Flemenstar Gold Cup dream on course
If there was an outcome to send connections of the two most exciting Irish-trained Gold Cup prospects home relatively happy from Punchestown, Flemenstar's straightforward defeat of Sir Des Champs was probably it.
At best, the John Durkan Memorial Chase had promised a pugilistic showdown between the two. At worst, one of them might have emerged with its dreams in tatters.
In the end, we got something in between, as Peter Casey's race-fit Flemenstar inflicted a first chasing defeat on Willie Mullins' reappearing six-year-old. With the field reduced to three after Bog Warrior's withdrawal, Andrew Lynch set out to make all on Flemenstar, which had eased slightly in the betting to go off evens favourite.
On heavy ground, the partnership jumped out in front in the €80,000 feature as Davy Russell tracked Rubi Light closely on Sir Des Champs. However, he was niggling away down the back, and it was a testament to Sir Des Champs' resolve that he was still in there pitching when he passed Rubi Light at the third-last. In contrast, though, Lynch had been motionless throughout.
On straightening up, he got after Flemenstar, prompting a telling burst that quickly put the race to bed, and popped the last to score by five lengths.
It was another superlative display that secured Flemenstar a third Grade One success. According to his popular veteran handler, all roads lead to the Cheltenham Gold Cup in March, though which particular path he takes there is unclear.
"He's a rare one," Casey beamed of Stephen Curran's gelding, "and he's still not ready. The Gold Cup is the main aim, as he's a lot more relaxed now. He'll probably go to Leopardstown for the Lexus Chase over Christmas, though whether that will come too soon or not, I don't know."
The Tubbertown handler also admitted that the three-mile chase at Cheltenham in January, formerly the Pillar Chase, was another option.
Flemenstar was cut from a high of 9/1 to as low as 4/1 joint-favourite for the March showpiece, while the runner-up was left unchanged at up to 7/1.
For Mullins' charge, beaten for a first time in eight starts, there might be more to come yet.
Russell relayed: "I'm not elated at finishing second, but I was happy with the way he jumped and finished his race.

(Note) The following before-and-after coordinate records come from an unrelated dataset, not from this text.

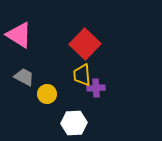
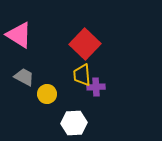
purple cross: moved 1 px up
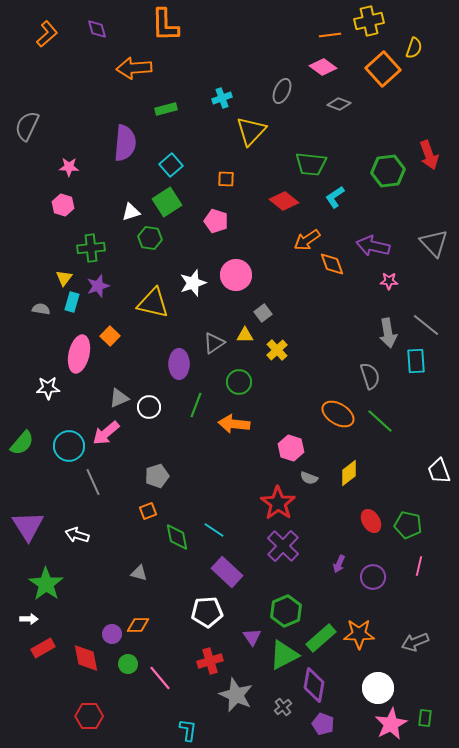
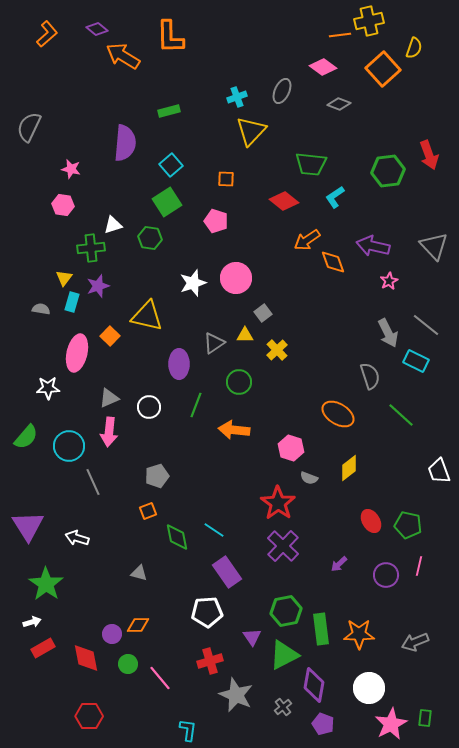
orange L-shape at (165, 25): moved 5 px right, 12 px down
purple diamond at (97, 29): rotated 35 degrees counterclockwise
orange line at (330, 35): moved 10 px right
orange arrow at (134, 68): moved 11 px left, 12 px up; rotated 36 degrees clockwise
cyan cross at (222, 98): moved 15 px right, 1 px up
green rectangle at (166, 109): moved 3 px right, 2 px down
gray semicircle at (27, 126): moved 2 px right, 1 px down
pink star at (69, 167): moved 2 px right, 2 px down; rotated 12 degrees clockwise
pink hexagon at (63, 205): rotated 10 degrees counterclockwise
white triangle at (131, 212): moved 18 px left, 13 px down
gray triangle at (434, 243): moved 3 px down
orange diamond at (332, 264): moved 1 px right, 2 px up
pink circle at (236, 275): moved 3 px down
pink star at (389, 281): rotated 30 degrees counterclockwise
yellow triangle at (153, 303): moved 6 px left, 13 px down
gray arrow at (388, 333): rotated 16 degrees counterclockwise
pink ellipse at (79, 354): moved 2 px left, 1 px up
cyan rectangle at (416, 361): rotated 60 degrees counterclockwise
gray triangle at (119, 398): moved 10 px left
green line at (380, 421): moved 21 px right, 6 px up
orange arrow at (234, 424): moved 6 px down
pink arrow at (106, 433): moved 3 px right, 1 px up; rotated 44 degrees counterclockwise
green semicircle at (22, 443): moved 4 px right, 6 px up
yellow diamond at (349, 473): moved 5 px up
white arrow at (77, 535): moved 3 px down
purple arrow at (339, 564): rotated 24 degrees clockwise
purple rectangle at (227, 572): rotated 12 degrees clockwise
purple circle at (373, 577): moved 13 px right, 2 px up
green hexagon at (286, 611): rotated 12 degrees clockwise
white arrow at (29, 619): moved 3 px right, 3 px down; rotated 18 degrees counterclockwise
green rectangle at (321, 638): moved 9 px up; rotated 56 degrees counterclockwise
white circle at (378, 688): moved 9 px left
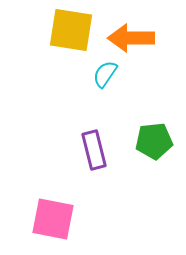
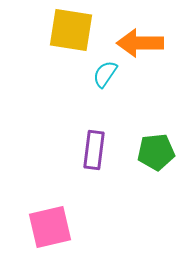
orange arrow: moved 9 px right, 5 px down
green pentagon: moved 2 px right, 11 px down
purple rectangle: rotated 21 degrees clockwise
pink square: moved 3 px left, 8 px down; rotated 24 degrees counterclockwise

It's a starting point." Mullins was also philosophical, confirming that the Lexus, King George and Dial-A-Bet Chases were all options now.
On a day when the attendance grew 30pc to 3,150, the champion trainer departed with three odds-on winners, two of which were ridden by son Patrick. The 22-year-old is now just three shy of a 100-year-old amateur riders' record of 72 wins in a calendar year after taking the maiden hurdle on Archie O'Leary's Pride Of the Parish by 13 lengths, before Alan Potts' Sizing Tennessee landed the bumper in style.
In between, Paul Townend got a fine tune-out of Mikael D'Haguenet, as the former top-class hurdler left behind a string of hard-luck stories to break his duck over fences. "Finally," Mullins admitted after the eight-year-old denied Lord Windermere. "He is getting his act together, but we'll probably just try and find a winners' of one for him now."
Townend's first cousin Davy Condon was seen to good effect on Glenquest, which confirmed the promise of a third-place finish in the Troytown Chase to score for a first time in three years in the Weatherbys Ireland GSB Handicap Chase. Trained by Carrigtwohill-based Terence O'Brien, the blinkered 5/2 favourite made all before digging deep to repel the persistent challenge of De Dodger in the straight.
Earlier, Lynch initiated a double on the Henry de Bromhead-trained Too Scoops (6/1) in a Listed novice hurdle that was decimated by the loss of Shrapnel and Waaheb. In the Blue Square Handicap Hurdle, Oliver McKiernan's aptly named Happy New Year (13/2) obliged for a third time in two weeks under Shane Crimin.